America’s Darrell Grand Moultrie dreamed up moves to match great jazz and swing works by Duke Ellington, Count Basie, and Adolph Green and Betty Comden in his soaring new work, Flight Anew. What looks at first like show dancing turns quickly into soul dancing: nothing’s guarded, nothing’s held back. The audience cheered throughout.

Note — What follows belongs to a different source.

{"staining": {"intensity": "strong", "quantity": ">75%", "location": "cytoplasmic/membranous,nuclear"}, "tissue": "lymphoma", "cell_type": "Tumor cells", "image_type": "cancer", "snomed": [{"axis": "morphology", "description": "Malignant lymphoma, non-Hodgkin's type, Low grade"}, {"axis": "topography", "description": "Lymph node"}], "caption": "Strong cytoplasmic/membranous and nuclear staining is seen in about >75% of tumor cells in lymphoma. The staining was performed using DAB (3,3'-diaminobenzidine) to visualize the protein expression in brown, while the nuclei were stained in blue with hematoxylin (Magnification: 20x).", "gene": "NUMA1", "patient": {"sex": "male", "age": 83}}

The cast included Brasser-Vos, Cook, Crespo, Glassman, Harrison-Collins, Hidalgo, Simoens and Vanderbush, joined by Isaac Allen, Craig Freigang, Marize Fumero, Francesca Morris, Michael Rinderle, Hailee Rodriguez and Ransom Wilkes-Davis. I’ve named them all because they all deserve honor.
I was particularly moved by the trio of Crespo, Fumero, and Glassman interpreting a smooth, slow version of Ellington’s “Satin Doll”; and by Hidalgo and Wilkes-Davis majestic performance to a majestic arrangement of Ellington’s “Solitude”; and by Ben Simoen’s touching, generous solo to Green and Comden’s “Lucky to Be Me.”